--- Supplied information ---

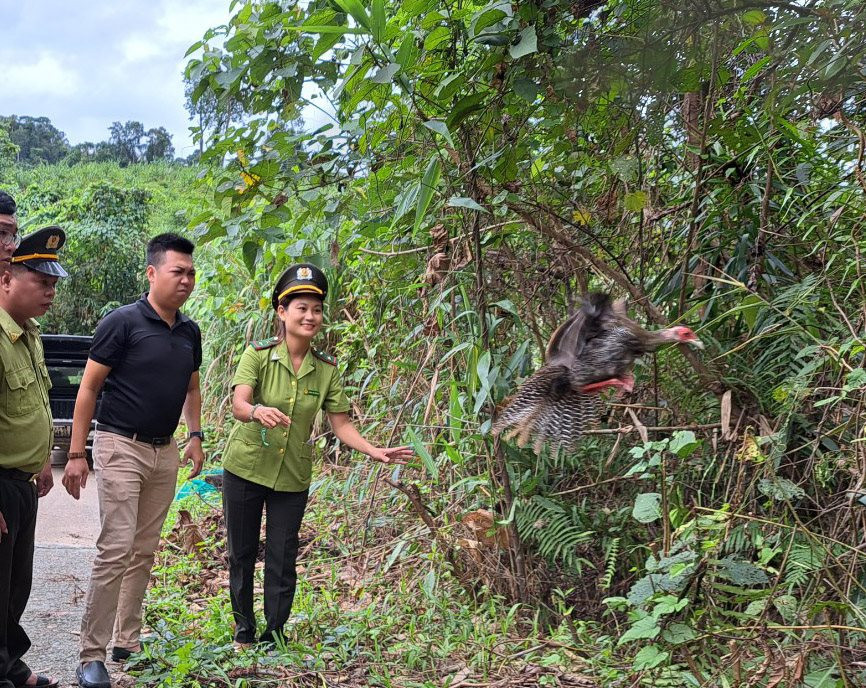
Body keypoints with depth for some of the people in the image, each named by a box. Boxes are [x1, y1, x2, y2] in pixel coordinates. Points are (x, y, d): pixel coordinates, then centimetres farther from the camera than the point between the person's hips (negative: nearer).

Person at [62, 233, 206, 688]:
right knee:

---

Can you render each line of the data above as a JSON list of strings, one string per line, with blank lines dropped and the pictures left out?

[
  "Body keypoints with depth for some of the people in the image, each named by a box. Boxes are [x1, y1, x2, y2] in pixel coordinates. Points are (x, y, d): pixel coordinates, then centimetres farther from the camera than the point between the person's hips (negative: nearer).",
  "Person at [62, 233, 206, 688]:",
  "right knee:"
]